* _Instructions to follow_
Could you recast the listing, from the line containing "kingdom: Animalia" through the end of the listing (both included), as a JSON list of strings with one string per line, skipping blank lines and leaving out the pictures?

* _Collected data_

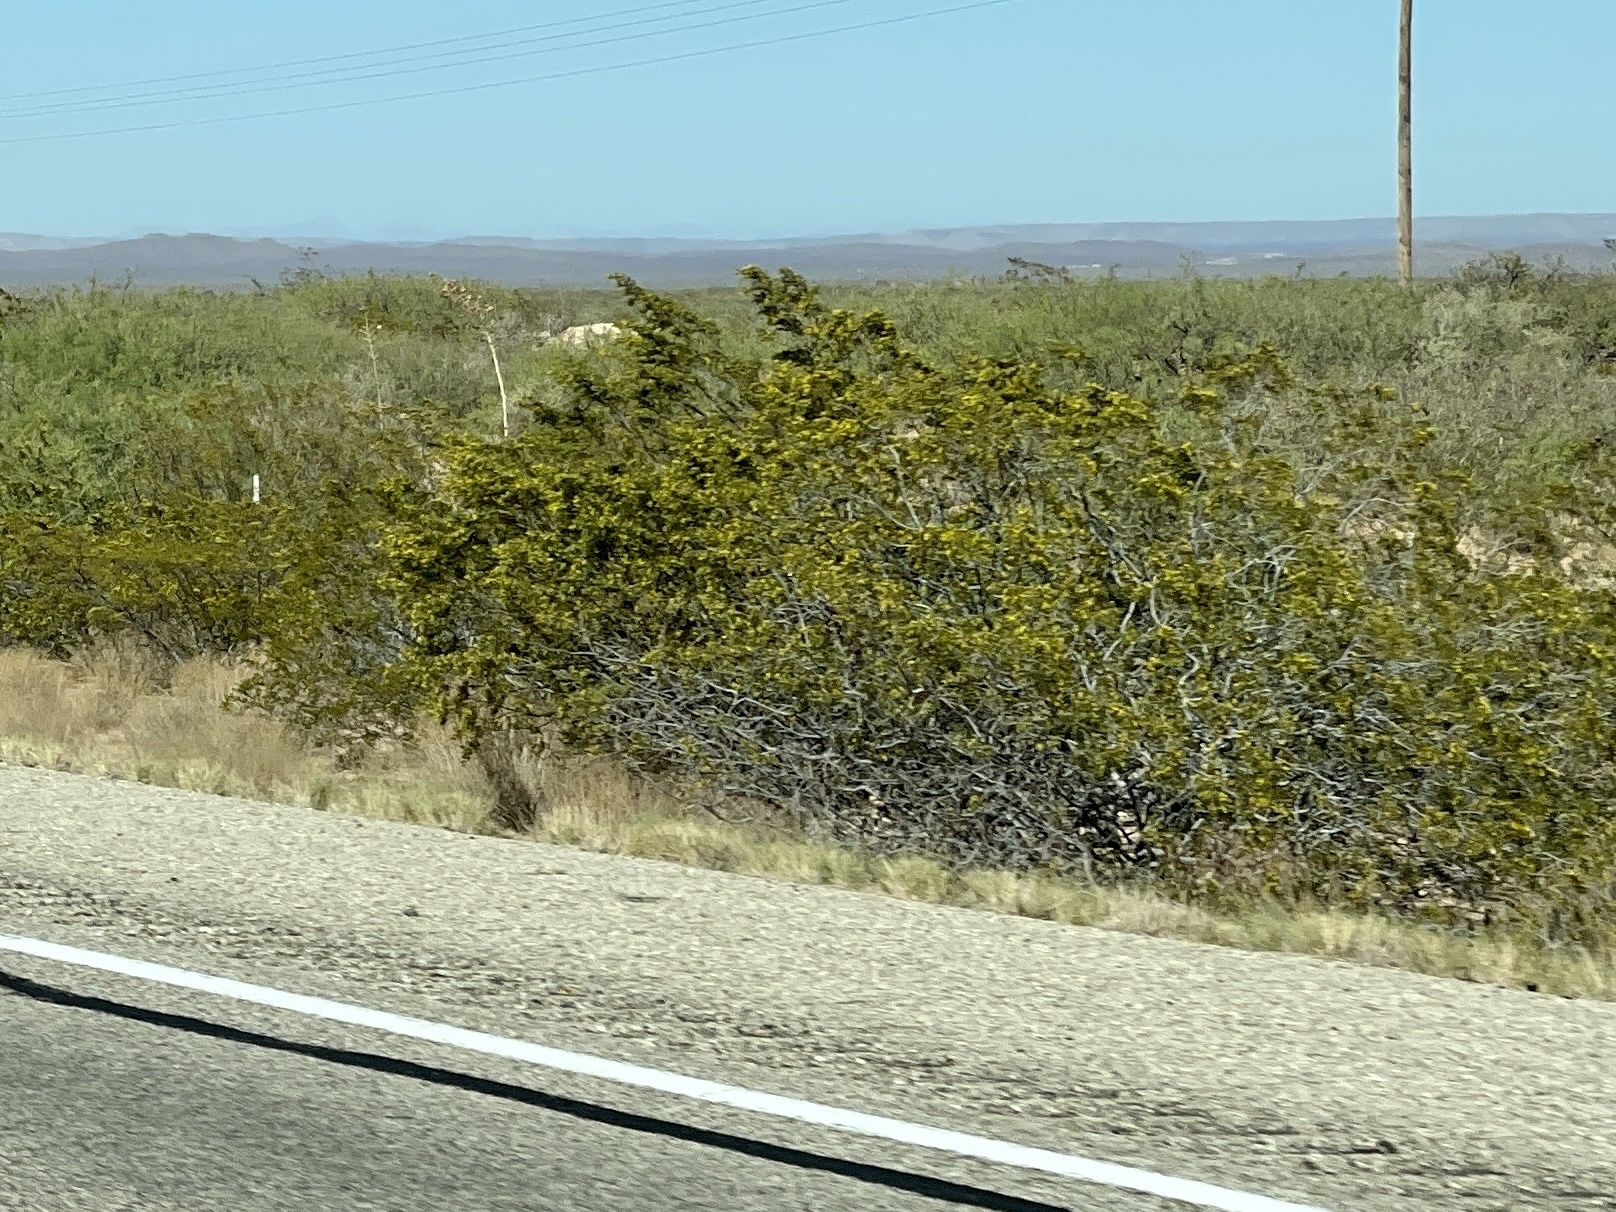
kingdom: Plantae
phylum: Tracheophyta
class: Magnoliopsida
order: Zygophyllales
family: Zygophyllaceae
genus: Larrea
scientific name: Larrea tridentata
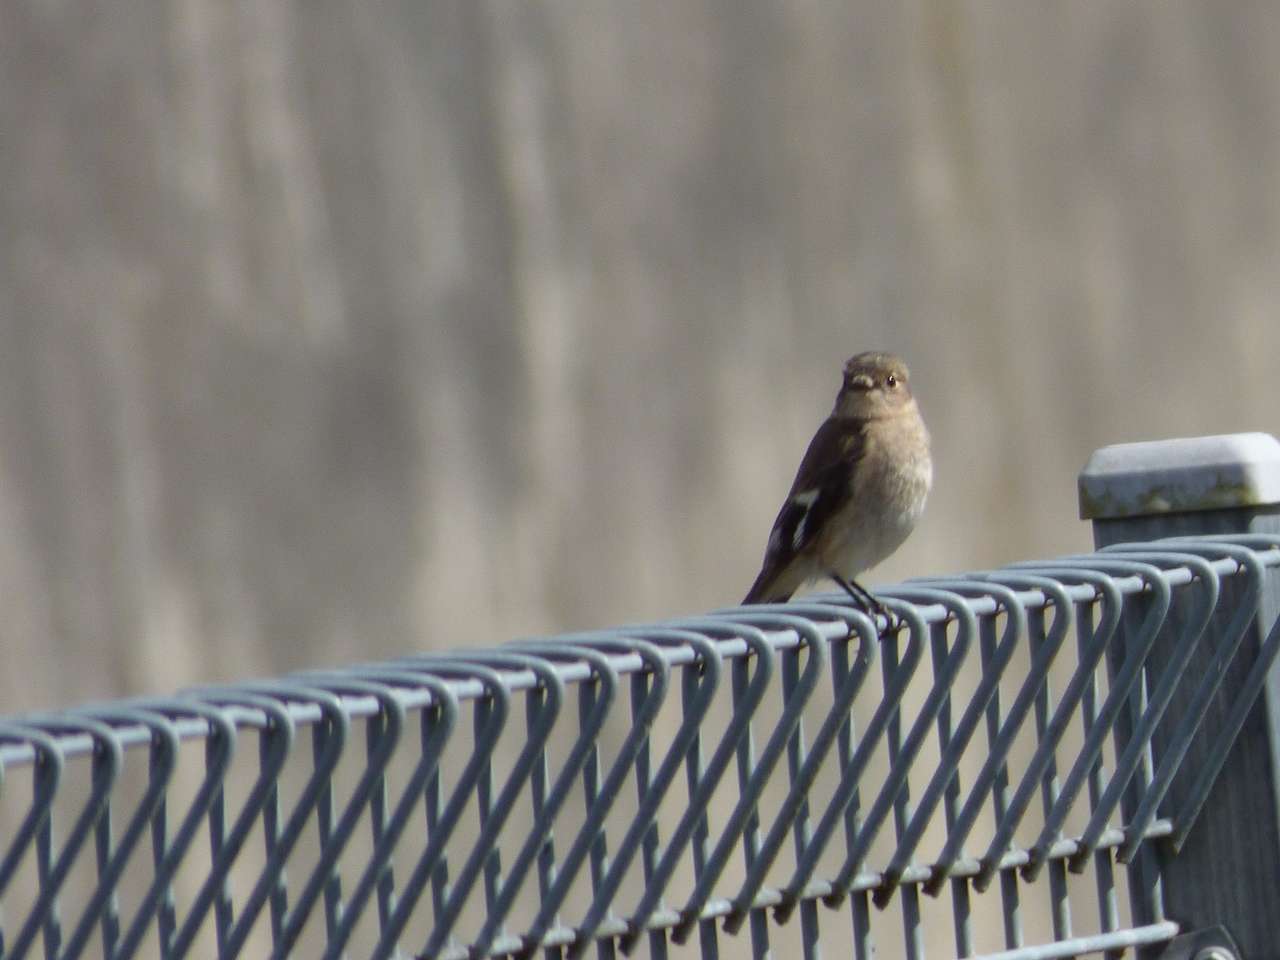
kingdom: Animalia
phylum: Chordata
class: Aves
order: Passeriformes
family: Petroicidae
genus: Petroica
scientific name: Petroica phoenicea
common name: Flame robin
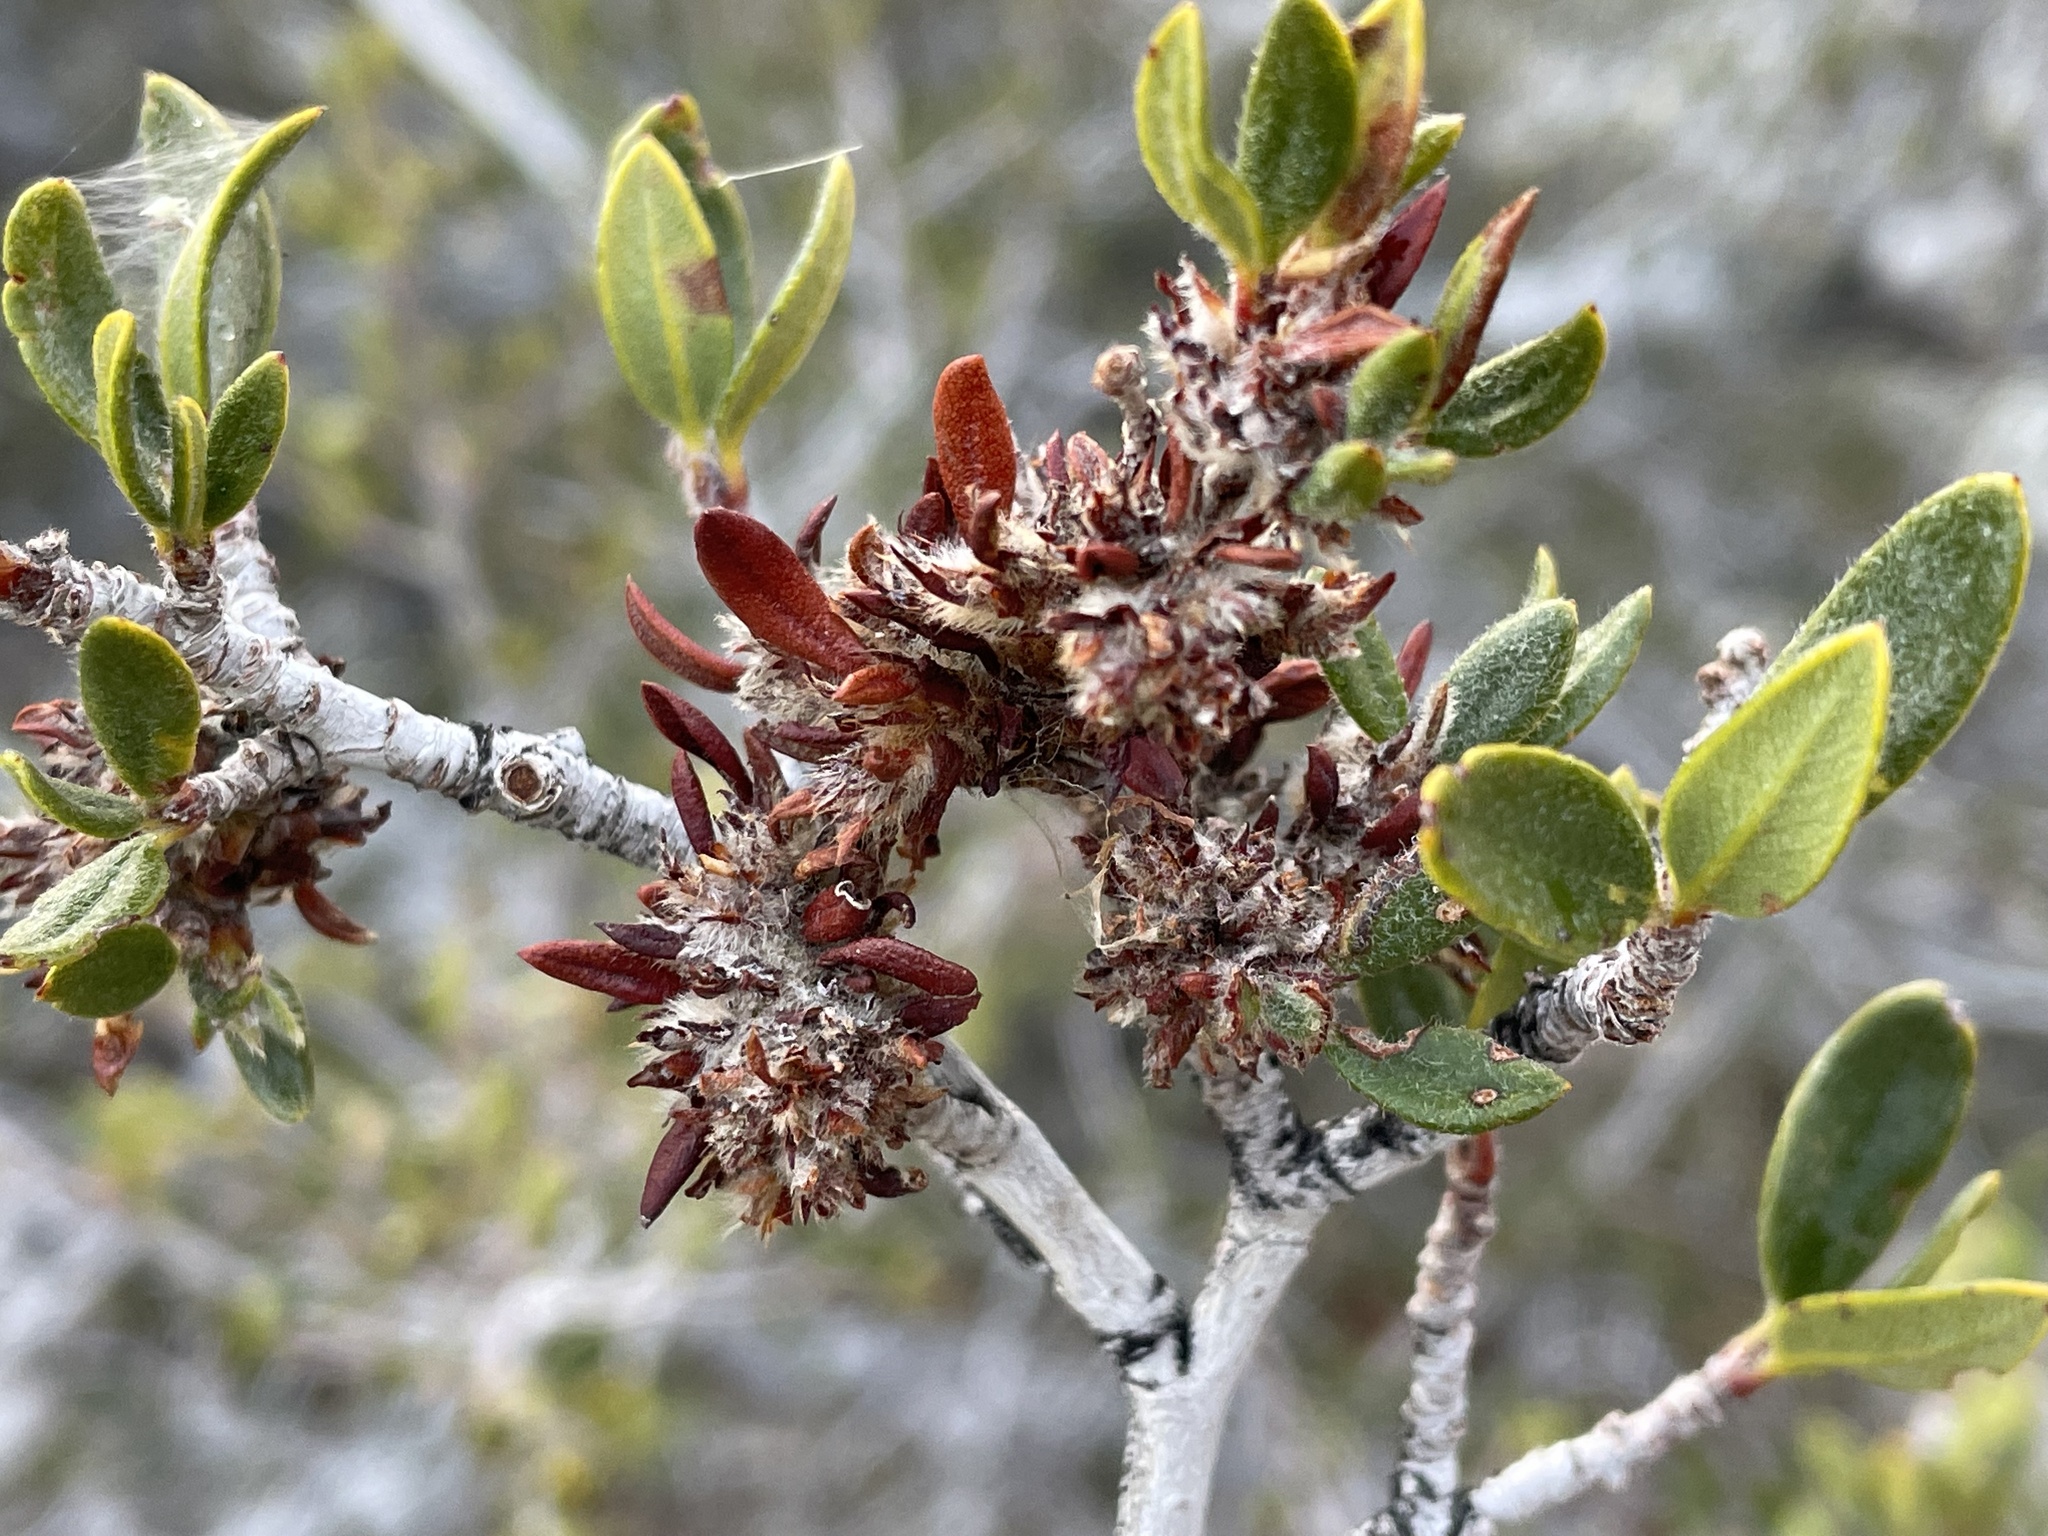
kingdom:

* _Result of this task_
[
  "kingdom: Animalia",
  "phylum: Chordata",
  "class: Aves",
  "order: Passeriformes",
  "family: Petroicidae",
  "genus: Petroica",
  "scientific name: Petroica phoenicea",
  "common name: Flame robin",
  "kingdom:"
]